2. Keep the jar and the plates everything clean. You can make the mango pickle without sun.  Just mix everything and pour the mixed mango-spice powders in the food fermentation kit. In this case you heat the mustard oil till it starts smoking and once cool, you add it to the spiced mango pieces. Cover with a 1 inch layer of mustard oil. Always keep the mango pickle covered with a layer of mustard oil.  Allow the mango pickle ferment for 2-3 days. Just note there will be moisture in the mango pieces as they are not dried by the sunlight.

Fermented Cranberries

INGREDIENTS:

  • Cranberries – 12 ounce bag
  • 1 Orange – juiced
  • 2 inches of Ginger – grated
  • 2 Tbsp Honey
  • Redmond Real Salt
  • 1 Cinnamon Stick
  • 3 Cloves

DIRECTIONS:

Prep the Goods: halve cranberries and place in a bowl. Juice the orange over the cranberries and combine the remaining ingredients except salt until evenly mixed. Fill the Jar: Place the cranberry ferment mixture in a quart size mason jar.
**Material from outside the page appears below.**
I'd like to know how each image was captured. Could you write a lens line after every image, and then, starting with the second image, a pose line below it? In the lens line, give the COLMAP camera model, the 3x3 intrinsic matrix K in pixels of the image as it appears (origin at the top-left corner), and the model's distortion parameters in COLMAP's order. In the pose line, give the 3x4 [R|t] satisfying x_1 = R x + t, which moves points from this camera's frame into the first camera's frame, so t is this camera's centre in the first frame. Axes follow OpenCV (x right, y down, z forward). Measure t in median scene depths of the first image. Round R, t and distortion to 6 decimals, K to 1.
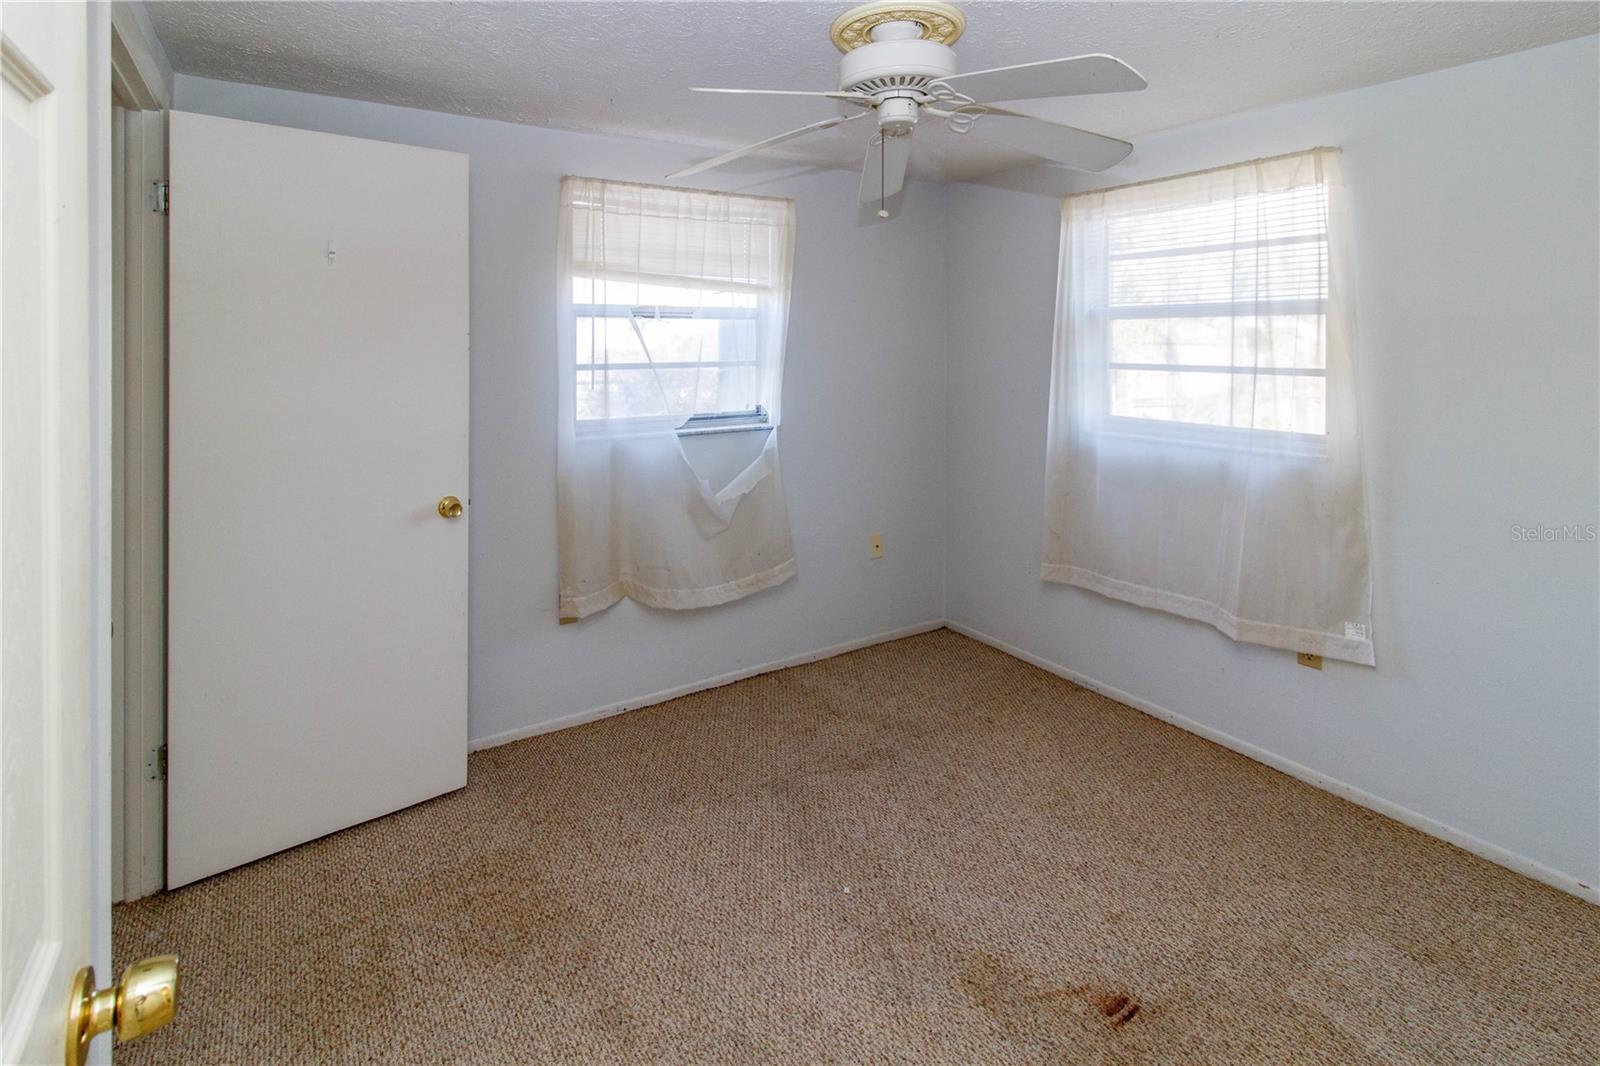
lens RADIAL K [[715.4, 0, 800.0], [0, 715.4, 533.0], [0, 0, 1]] dist [-0.000484, -0.000161]
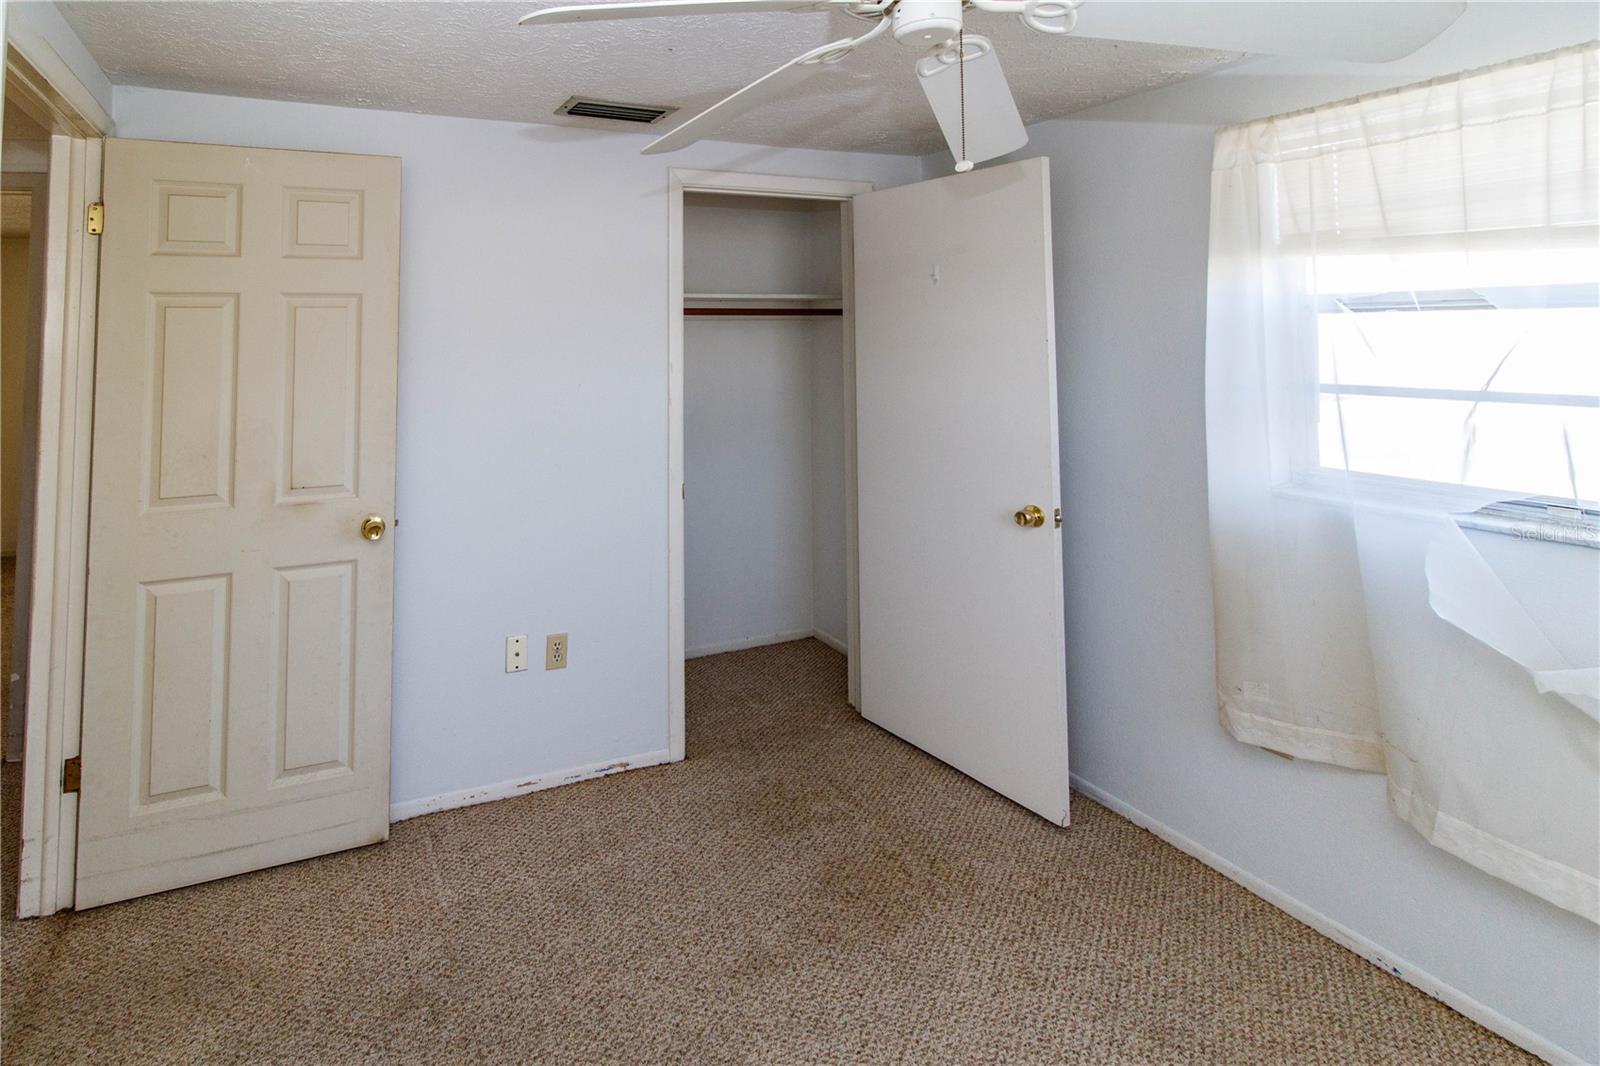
lens RADIAL K [[935.5, 0, 800.0], [0, 935.5, 533.0], [0, 0, 1]] dist [0.002399, 0.001181]
pose [[-0.142975, 0.204747, -0.968316, 0.636729], [-0.251372, 0.938774, 0.235617, -0.189197], [0.957272, 0.277095, -0.082753, 0.646517]]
Prepare a brine (salt water) solution combining 1 Tbsp of Redmond Real Salt with 1 1/2 cups of non-fluridated water (distilled, spring, or well is a safe bet). Pour brine over the top of the cranberries until all the ingredients are submerged. Seal and Set: Fill airlock with water to fill line. Affix the airlock lid to jar and ferment for 5 days at room temperature. Then cap, refrigerate and enjoy!